## SELECTED PASSAGE
════

Here's my thoughts - of course, as with all - take what you like and leave the rest...

What does it mean if someone is emotionally unavailable? Closed off from others - physically, emotionally, spiritually or intellectually. Can be a choice for self-protection or taught based on FOO and patterns in FOO.


Does it mean they aren't/cant meet our needs and if so is it our jobs to deal with these needs? I don't think they aren't able or can't meet our needs - more our wants. In recovery, I was taught that needs are the basics - food, water, shelter - all other are wants. In the reality of addiction, keeping it simple has always served me well. I believe each of us (Al-Anon, Earth People, Addicts, etc.) is responsible for fulfilling all of our needs and our wants. We fulfill all of these by using our free will to seek out other people, places and things to support our wants/needs.

════

## DATASET RECORDS
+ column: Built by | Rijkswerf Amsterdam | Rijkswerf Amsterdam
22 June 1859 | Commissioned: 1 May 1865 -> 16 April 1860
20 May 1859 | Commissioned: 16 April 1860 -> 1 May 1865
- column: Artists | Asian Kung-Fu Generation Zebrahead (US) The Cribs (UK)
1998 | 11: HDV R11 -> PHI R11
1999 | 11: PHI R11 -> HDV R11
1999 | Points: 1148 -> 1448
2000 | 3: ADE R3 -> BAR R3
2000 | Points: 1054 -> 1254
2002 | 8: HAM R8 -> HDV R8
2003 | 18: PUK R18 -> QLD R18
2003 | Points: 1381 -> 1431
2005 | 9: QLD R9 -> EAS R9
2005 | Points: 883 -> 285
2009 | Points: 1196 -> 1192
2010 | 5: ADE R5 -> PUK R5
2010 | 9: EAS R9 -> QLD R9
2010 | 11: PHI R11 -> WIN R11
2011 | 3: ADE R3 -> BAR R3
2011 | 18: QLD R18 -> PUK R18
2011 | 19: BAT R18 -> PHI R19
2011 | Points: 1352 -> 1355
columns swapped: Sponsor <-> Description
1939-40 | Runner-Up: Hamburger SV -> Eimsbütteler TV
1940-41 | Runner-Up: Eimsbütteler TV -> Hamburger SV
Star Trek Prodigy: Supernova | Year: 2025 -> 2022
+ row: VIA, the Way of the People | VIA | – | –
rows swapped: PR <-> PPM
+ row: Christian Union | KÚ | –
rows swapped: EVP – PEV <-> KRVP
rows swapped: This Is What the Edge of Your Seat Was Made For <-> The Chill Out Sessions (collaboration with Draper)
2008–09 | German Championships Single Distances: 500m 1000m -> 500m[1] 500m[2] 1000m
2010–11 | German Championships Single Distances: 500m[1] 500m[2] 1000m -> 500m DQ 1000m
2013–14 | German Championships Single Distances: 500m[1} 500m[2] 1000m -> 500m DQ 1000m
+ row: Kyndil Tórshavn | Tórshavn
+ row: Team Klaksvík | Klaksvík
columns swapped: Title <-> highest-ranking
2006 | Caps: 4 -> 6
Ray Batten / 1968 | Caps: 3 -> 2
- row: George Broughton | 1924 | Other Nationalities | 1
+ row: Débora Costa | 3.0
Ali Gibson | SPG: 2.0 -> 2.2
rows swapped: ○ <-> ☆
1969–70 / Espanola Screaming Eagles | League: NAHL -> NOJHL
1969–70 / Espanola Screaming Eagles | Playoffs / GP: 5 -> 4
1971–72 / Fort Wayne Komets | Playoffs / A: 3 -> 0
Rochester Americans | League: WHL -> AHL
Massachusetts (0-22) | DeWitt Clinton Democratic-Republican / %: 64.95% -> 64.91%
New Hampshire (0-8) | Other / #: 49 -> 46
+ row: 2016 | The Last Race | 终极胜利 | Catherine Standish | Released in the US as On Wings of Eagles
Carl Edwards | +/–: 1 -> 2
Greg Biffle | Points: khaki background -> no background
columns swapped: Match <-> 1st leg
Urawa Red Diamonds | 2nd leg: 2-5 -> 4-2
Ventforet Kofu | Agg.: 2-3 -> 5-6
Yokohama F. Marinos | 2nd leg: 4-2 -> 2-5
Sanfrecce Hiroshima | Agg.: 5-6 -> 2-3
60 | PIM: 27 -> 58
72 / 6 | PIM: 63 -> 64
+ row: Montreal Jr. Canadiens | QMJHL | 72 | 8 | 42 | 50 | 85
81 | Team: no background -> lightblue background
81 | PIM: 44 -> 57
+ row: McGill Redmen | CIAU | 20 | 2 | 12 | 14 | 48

════

## WHAT YOU NEED TO DO
- a) Answer these questions about the post on emotional unavailability, each on its own line:
(i) In recovery, what was the writer taught the basic needs are?
(ii) Being emotionally unavailable can be a choice made for what purpose?
(iii) Who does the writer believe is responsible for fulfilling all of our needs and our wants?
- b) Write out the records again, starting at their first line and ending at the line that contains "2000 | Points: 1054 -> 1254".
The records are unrelated to the text.

## ANSWERS TO THE EXERCISE
- a)
(i) Food, water and shelter.
(ii) Self-protection.
(iii) Each of us (Al-Anon, Earth People, Addicts, etc.).

- b)
+ column: Built by | Rijkswerf Amsterdam | Rijkswerf Amsterdam
22 June 1859 | Commissioned: 1 May 1865 -> 16 April 1860
20 May 1859 | Commissioned: 16 April 1860 -> 1 May 1865
- column: Artists | Asian Kung-Fu Generation Zebrahead (US) The Cribs (UK)
1998 | 11: HDV R11 -> PHI R11
1999 | 11: PHI R11 -> HDV R11
1999 | Points: 1148 -> 1448
2000 | 3: ADE R3 -> BAR R3
2000 | Points: 1054 -> 1254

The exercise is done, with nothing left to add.